**Section du texte**
Le président tchèque Zeman participe à une manifestation anti-immigration et anti-islam

Le président tchèque Zeman participe à une manifestation anti-immigration et anti-islam
Le président tchèque Zeman participe à une manifestation anti-immigration et anti-islam - © Tous droits réservés

Le président tchèque Milos Zeman a participé mardi à une manifestation anti-immigration et anti-islam organisée à Prague par un mouvement xénophobe à l'occasion du 26e anniversaire de la "Révolution de velours" pacifique qui a balayé en 1989 le régime communiste.

"Cette nation ne mérite pas que d'autres lui imposent quoi que ce soit", a lancé M. Zeman, qui s'était déjà plusieurs fois dit hostile à l'idée des quotas automatiques de répartition des migrants entre les pays de l'UE.

"Nous ne sommes pas de la pâte à modeler, nous aspirons à penser de manière indépendante", a aussi affirmé M. Zeman, connu pour son discours anti-immigration, devant 2000 manifestants.

Selon lui, ceux qui s'opposent à l'islam et aux migrants ne devraient pas être "étiquetés" islamophobes, fascistes ou racistes.

Environ 70% des Tchèques s'opposent à l'accueil des migrants dans leur pays, selon différents sondages.

Des manifestants ont brandi des pancartes avec l'effigie de la chancelière allemande Angela Merkel derrière les barreaux en raison de sa politique d'ouverture aux migrants.

Selon Prague, les migrants arrivant en République tchèque sans avoir demandé l'asile doivent être renvoyés dans le premier pays d'accueil, conformément au règlement de Dublin.

**Consigne A**
Selon l'article sur la manifestation de Prague, devant combien de manifestants M. Zeman s'est-il exprimé ?
**Consigne B**
Traduisez en anglais la phrase suivante de l'article sur la manifestation de Prague : « Environ 70% des Tchèques s'opposent à l'accueil des migrants dans leur pays, selon différents sondages. »
**Consigne C**
Prolongez l'article sur la manifestation de Prague en reprenant après sa dernière phrase.
Les enregistrements présentés ci-après constituent un matériau distinct de l'article sur la manifestation de Prague.

Données recueillies
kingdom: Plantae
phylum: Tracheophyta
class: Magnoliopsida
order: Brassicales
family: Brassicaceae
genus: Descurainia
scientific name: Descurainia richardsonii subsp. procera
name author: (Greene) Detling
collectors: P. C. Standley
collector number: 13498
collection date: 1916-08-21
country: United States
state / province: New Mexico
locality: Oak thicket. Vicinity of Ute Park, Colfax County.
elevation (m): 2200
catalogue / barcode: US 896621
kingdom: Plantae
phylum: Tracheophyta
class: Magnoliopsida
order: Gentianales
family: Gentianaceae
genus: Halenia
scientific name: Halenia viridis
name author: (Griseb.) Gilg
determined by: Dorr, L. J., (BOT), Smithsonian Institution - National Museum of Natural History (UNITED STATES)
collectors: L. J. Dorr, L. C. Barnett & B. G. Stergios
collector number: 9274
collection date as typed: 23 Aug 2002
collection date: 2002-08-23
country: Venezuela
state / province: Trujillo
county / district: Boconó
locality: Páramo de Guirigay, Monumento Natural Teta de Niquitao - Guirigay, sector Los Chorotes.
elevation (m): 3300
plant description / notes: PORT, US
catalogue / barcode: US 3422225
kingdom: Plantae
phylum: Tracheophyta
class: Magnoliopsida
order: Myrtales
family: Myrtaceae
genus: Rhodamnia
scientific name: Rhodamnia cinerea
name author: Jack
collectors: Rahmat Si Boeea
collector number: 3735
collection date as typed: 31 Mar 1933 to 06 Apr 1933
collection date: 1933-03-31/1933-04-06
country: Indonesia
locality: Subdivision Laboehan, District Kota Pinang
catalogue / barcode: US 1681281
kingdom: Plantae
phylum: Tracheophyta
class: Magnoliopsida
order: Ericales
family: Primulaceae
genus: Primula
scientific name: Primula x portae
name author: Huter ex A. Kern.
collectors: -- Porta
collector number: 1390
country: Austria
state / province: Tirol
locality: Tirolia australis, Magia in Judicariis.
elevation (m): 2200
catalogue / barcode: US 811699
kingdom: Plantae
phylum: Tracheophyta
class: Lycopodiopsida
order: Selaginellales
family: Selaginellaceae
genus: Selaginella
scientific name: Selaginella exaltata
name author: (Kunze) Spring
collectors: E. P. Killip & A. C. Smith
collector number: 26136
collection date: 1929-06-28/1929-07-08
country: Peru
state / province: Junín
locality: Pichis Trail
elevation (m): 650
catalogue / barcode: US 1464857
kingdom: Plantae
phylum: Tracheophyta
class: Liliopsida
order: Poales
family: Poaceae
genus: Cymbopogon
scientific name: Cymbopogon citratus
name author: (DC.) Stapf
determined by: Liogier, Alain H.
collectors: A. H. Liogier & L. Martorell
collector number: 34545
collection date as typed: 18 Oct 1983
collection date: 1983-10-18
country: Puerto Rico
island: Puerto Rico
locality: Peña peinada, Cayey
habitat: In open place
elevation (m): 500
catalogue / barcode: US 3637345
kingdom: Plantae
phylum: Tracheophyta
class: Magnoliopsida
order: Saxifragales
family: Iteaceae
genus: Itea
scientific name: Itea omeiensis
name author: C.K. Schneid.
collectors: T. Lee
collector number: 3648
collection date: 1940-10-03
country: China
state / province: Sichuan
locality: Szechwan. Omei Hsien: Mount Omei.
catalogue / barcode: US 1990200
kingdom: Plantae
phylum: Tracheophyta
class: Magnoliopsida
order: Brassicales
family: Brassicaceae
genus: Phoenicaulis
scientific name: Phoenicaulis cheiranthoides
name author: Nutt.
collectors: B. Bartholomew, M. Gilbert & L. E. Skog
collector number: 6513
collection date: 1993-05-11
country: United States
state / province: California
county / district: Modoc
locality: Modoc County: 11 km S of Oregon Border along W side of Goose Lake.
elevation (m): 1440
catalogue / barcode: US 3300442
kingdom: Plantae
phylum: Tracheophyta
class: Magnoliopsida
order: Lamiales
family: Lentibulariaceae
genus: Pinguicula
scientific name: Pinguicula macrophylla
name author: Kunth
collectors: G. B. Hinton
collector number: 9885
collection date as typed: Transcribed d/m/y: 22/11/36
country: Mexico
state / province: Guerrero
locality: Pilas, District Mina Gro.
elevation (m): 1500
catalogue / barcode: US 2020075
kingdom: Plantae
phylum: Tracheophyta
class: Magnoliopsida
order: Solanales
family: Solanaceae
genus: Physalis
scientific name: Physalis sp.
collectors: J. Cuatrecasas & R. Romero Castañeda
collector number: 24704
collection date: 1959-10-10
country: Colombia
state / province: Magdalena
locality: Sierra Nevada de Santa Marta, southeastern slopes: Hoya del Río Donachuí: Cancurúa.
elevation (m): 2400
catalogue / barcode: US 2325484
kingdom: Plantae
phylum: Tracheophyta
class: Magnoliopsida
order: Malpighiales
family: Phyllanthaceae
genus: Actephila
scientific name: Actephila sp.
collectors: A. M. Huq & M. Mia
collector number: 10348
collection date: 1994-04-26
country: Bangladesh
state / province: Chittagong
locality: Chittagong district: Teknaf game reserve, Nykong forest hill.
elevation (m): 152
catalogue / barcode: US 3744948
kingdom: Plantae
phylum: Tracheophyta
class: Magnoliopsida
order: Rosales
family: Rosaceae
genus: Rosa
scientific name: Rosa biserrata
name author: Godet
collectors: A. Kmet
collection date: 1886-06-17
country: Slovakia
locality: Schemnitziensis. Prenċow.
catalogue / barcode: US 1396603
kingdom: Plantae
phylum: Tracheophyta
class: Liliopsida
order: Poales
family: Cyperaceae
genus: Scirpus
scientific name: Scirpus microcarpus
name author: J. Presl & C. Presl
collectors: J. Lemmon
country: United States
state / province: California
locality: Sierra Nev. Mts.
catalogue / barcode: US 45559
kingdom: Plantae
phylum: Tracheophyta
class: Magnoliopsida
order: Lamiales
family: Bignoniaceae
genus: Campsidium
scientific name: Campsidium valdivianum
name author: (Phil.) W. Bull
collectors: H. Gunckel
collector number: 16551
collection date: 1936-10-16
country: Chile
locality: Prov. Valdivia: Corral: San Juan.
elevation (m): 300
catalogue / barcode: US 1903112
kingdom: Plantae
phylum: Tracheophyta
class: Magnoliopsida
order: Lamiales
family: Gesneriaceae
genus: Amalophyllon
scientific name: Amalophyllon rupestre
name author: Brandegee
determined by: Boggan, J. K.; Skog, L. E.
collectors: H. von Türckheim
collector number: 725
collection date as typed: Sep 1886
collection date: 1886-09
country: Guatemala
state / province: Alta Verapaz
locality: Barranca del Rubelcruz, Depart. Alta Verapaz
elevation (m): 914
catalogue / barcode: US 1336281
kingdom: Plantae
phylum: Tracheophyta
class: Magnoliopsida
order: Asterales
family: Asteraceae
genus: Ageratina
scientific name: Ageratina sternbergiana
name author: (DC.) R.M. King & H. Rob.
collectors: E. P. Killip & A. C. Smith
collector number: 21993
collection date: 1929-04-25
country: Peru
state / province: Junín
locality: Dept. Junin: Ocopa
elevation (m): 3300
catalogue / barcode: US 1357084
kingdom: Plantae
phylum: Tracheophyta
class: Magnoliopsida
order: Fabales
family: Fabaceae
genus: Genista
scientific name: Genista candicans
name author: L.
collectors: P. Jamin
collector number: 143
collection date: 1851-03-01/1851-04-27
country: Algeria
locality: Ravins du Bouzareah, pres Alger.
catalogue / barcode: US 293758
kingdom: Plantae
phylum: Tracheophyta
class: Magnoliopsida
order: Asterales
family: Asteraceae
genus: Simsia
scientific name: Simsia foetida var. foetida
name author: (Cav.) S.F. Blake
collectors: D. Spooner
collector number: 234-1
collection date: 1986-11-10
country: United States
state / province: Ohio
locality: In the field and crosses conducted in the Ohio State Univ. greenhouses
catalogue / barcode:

**Réponse rédigée A**
Devant 2000 manifestants.

**Réponse rédigée B**
About 70% of Czechs oppose taking in migrants in their country, according to various polls.

**Réponse rédigée C**
La manifestation a eu lieu dans le quartier de Prague-Albertov, théâtre le 17 novembre 1989 d'un rassemblement estudiantin contre le régime totalitaire alors au pouvoir.

Réprimé par la police, il avait provoqué alors des protestations massives qui ont entraîné la chute du régime communiste.

Plusieurs dizaines de contre-manifestants sont également venus mardi à Prague-Albertov, pour exprimer leur désaccord avec la politique du chef de l'Etat.

"Nous avons honte de notre président", a indiqué l'une des manifestantes, employée de l'Université Charles à Prague. L'inscription sur sa pancarte dénonçait le président Zeman qui "divise le peuple et sème la haine".

De son côté, le chef du gouvernement tchèque de gauche Bohuslav Sobotka a choisi de remercier les volontaires venant en aide aux réfugiés. "Notre colère doit se tourner contre (les islamistes radicaux), pas contre les réfugiés qui échappent souvent à la violence religieuse ou ethnique répandue par des fanatiques meurtriers", a déclaré le chef du gouvernement.